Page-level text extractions

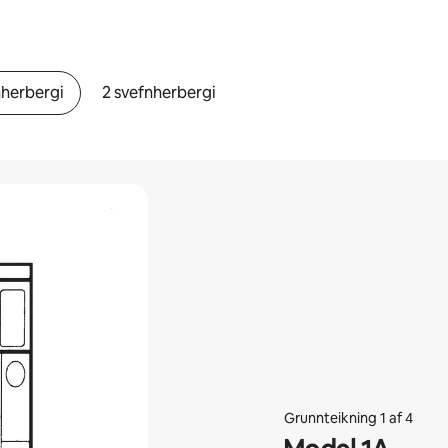
nherbergi
2 svefnherbergi
Grunnteikning 1 af 4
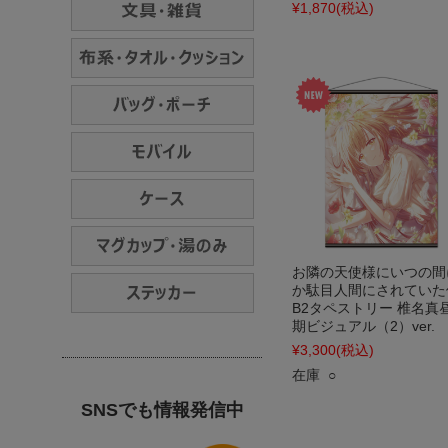
¥1,870
(税込)
お隣の天使様にいつの間
か駄目人間にされていた
B2タペストリー 椎名真昼
期ビジュアル（2）ver.
¥3,300
(税込)
在庫 ○
SNSでも情報発信中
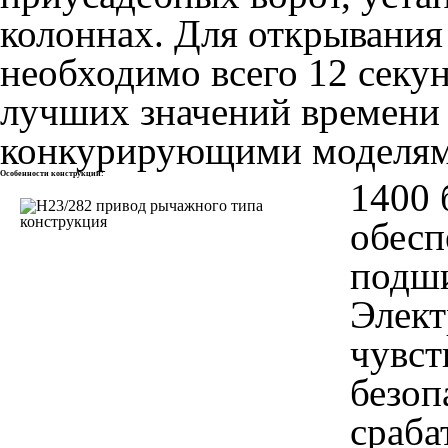
колоннах. Для открывания 
необходимо всего 12 секун
лучших значений времени 
конкурирующими моделя
Особенности конструкции:
1400 
обесп
подши
Элект
чувст
безоп
сраба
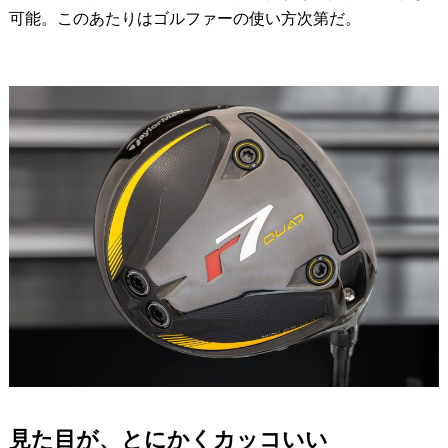
可能。このあたりはゴルファーの使い方次第だ。
見た目が、とにかくカッコいい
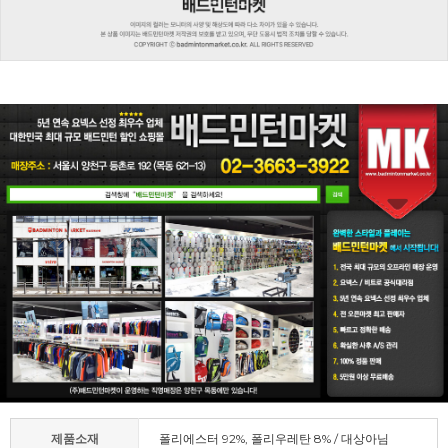
제품소재
폴리에스터 92%, 폴리우레탄 8% / 대상아님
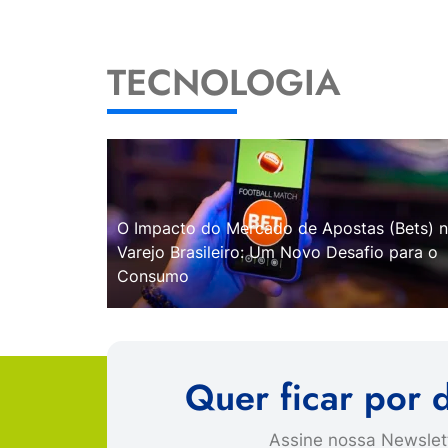
TECNOLOGIA
O Impacto do Mercado de Apostas (Bets) 
Varejo Brasileiro: Um Novo Desafio para o
Consumo
Quer ficar por 
Assine nossa Newslett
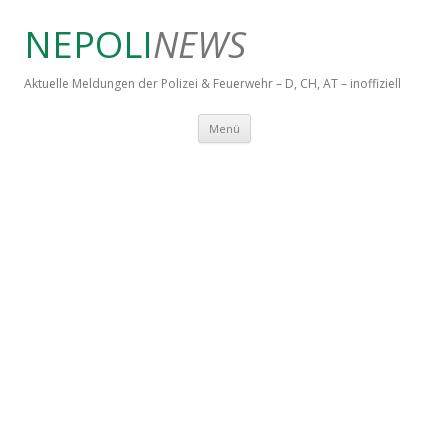
NEPOLI
NEWS
Aktuelle Meldungen der Polizei & Feuerwehr – D, CH, AT – inoffiziell
Springe zum Inhalt
Menü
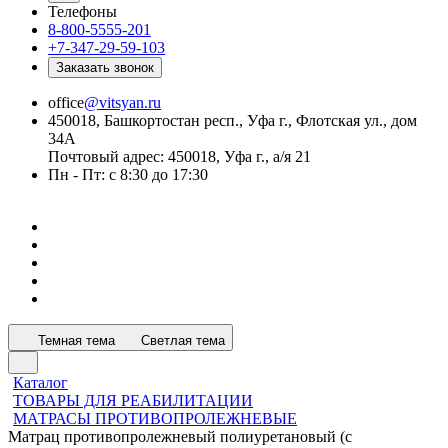
Телефоны
8-800-5555-201
+7-347-29-59-103
Заказать звонок
office
@vitsyan.ru
450018, Башкортостан респ., Уфа г., Флотская ул., дом
34А
Почтовый адрес: 450018, Уфа г., а/я 21
Пн - Пт: с 8:30 до 17:30
Темная тема
Светлая тема
Каталог
ТОВАРЫ ДЛЯ РЕАБИЛИТАЦИИ
МАТРАСЫ ПРОТИВОПРОЛЕЖНЕВЫЕ
Матрац противопролежневый полиуретановый (с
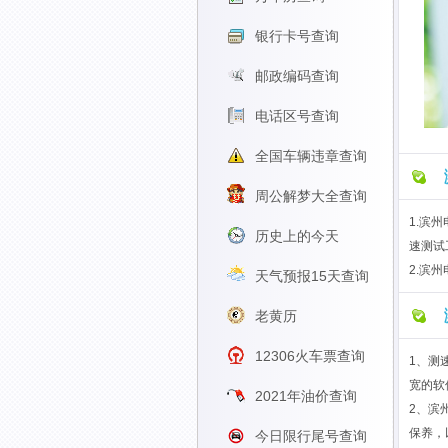
银行卡号查询
邮政编码查询
电话区号查询
全国车辆违章查询
周公解梦大全查询
1.滨
历史上的今天
速测试
2.滨
天气预报15天查询
老黄历
12306火车票查询
1、测
宽的软
2021年油价查询
2、滨
保养，
今日限行尾号查询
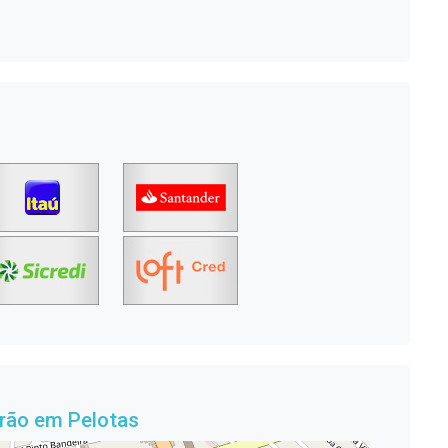
rão em Pelotas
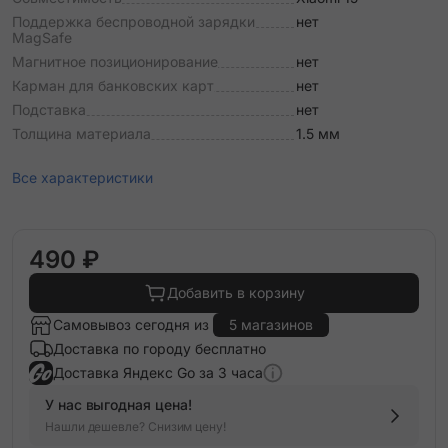
Поддержка беспроводной зарядки
нет
MagSafe
Магнитное позиционирование
нет
Карман для банковских карт
нет
Подставка
нет
Толщина материала
1.5 мм
Все характеристики
490 ₽
Добавить в корзину
Самовывоз сегодня из
5 магазинов
Доставка по городу бесплатно
Доставка Яндекс Go за 3 часа
У нас выгодная цена!
Нашли дешевле? Снизим цену!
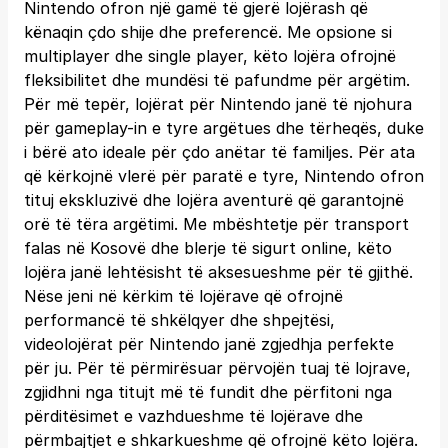
Nintendo ofron një gamë të gjerë lojërash që
kënaqin çdo shije dhe preferencë. Me opsione si
multiplayer dhe single player, këto lojëra ofrojnë
fleksibilitet dhe mundësi të pafundme për argëtim.
Për më tepër, lojërat për Nintendo janë të njohura
për gameplay-in e tyre argëtues dhe tërheqës, duke
i bërë ato ideale për çdo anëtar të familjes. Për ata
që kërkojnë vlerë për paratë e tyre, Nintendo ofron
tituj ekskluzivë dhe lojëra aventurë që garantojnë
orë të tëra argëtimi. Me mbështetje për transport
falas në Kosovë dhe blerje të sigurt online, këto
lojëra janë lehtësisht të aksesueshme për të gjithë.
Nëse jeni në kërkim të lojërave që ofrojnë
performancë të shkëlqyer dhe shpejtësi,
videolojërat për Nintendo janë zgjedhja perfekte
për ju. Për të përmirësuar përvojën tuaj të lojrave,
zgjidhni nga titujt më të fundit dhe përfitoni nga
përditësimet e vazhdueshme të lojërave dhe
përmbajtjet e shkarkueshme që ofrojnë këto lojëra.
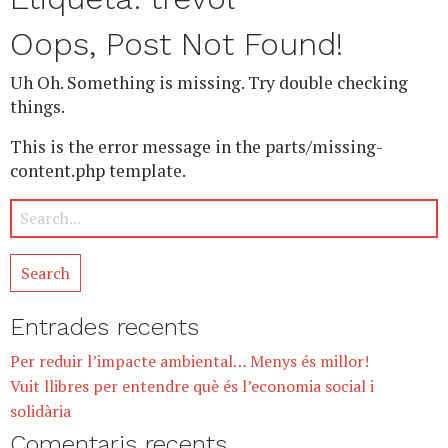
Oops, Post Not Found!
Uh Oh. Something is missing. Try double checking
things.
This is the error message in the parts/missing-
content.php template.
Entrades recents
Per reduir l’impacte ambiental… Menys és millor!
Vuit llibres per entendre què és l’economia social i
solidària
Comentaris recents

Task instructions
Copy out every line of the records that contains the word "këto".

Response to the task
multiplayer dhe single player, këto lojëra ofrojnë
falas në Kosovë dhe blerje të sigurt online, këto
përmbajtjet e shkarkueshme që ofrojnë këto lojëra.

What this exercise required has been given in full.